> Your objective:
Wherever the listing holds a picture, leave it out, and copy the remainder exactly.

> Source records:

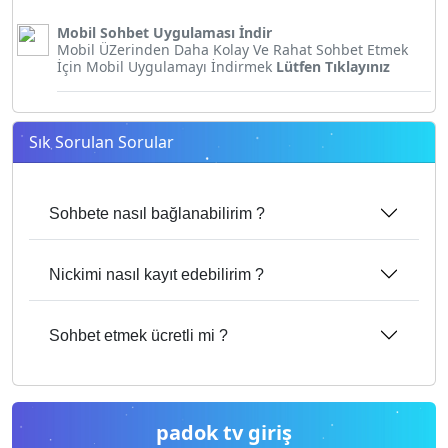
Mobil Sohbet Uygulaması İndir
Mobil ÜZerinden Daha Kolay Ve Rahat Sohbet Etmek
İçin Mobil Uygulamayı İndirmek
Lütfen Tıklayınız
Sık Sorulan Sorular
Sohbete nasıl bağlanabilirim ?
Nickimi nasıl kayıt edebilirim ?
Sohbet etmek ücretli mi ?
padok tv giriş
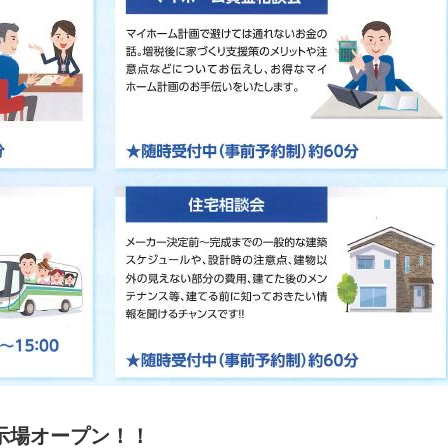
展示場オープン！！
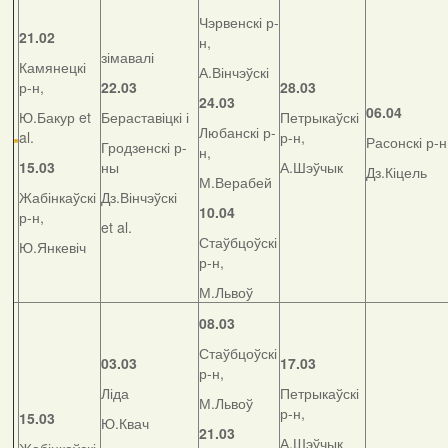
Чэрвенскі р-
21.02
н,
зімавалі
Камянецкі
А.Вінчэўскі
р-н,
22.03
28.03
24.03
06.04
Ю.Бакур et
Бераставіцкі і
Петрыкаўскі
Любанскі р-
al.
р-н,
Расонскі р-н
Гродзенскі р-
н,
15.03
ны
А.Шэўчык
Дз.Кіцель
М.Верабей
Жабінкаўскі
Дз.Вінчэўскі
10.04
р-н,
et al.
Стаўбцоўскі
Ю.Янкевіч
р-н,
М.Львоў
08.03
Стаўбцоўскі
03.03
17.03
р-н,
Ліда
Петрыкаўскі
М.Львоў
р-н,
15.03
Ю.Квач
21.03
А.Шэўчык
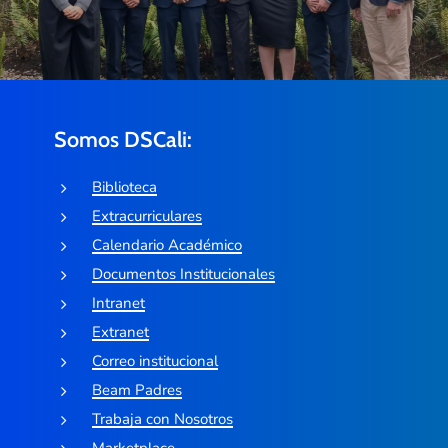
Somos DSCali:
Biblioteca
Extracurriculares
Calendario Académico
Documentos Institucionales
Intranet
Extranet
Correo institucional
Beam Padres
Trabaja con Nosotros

> Output for this task:
Mobil Sohbet Uygulaması İndir
Mobil ÜZerinden Daha Kolay Ve Rahat Sohbet Etmek
İçin Mobil Uygulamayı İndirmek
Lütfen Tıklayınız
Sık Sorulan Sorular
Sohbete nasıl bağlanabilirim ?
Nickimi nasıl kayıt edebilirim ?
Sohbet etmek ücretli mi ?
padok tv giriş
展示場オープン！！
Чэрвенскі р-
21.02
н,
зімавалі
Камянецкі
А.Вінчэўскі
р-н,
22.03
28.03
24.03
06.04
Ю.Бакур et
Бераставіцкі і
Петрыкаўскі
Любанскі р-
al.
р-н,
Расонскі р-н
Гродзенскі р-
н,
15.03
ны
А.Шэўчык
Дз.Кіцель
М.Верабей
Жабінкаўскі
Дз.Вінчэўскі
10.04
р-н,
et al.
Стаўбцоўскі
Ю.Янкевіч
р-н,
М.Львоў
08.03
Стаўбцоўскі
03.03
17.03
р-н,
Ліда
Петрыкаўскі
М.Львоў
р-н,
15.03
Ю.Квач
21.03
А.Шэўчык
Somos DSCali:
Biblioteca
Extracurriculares
Calendario Académico
Documentos Institucionales
Intranet
Extranet
Correo institucional
Beam Padres
Trabaja con Nosotros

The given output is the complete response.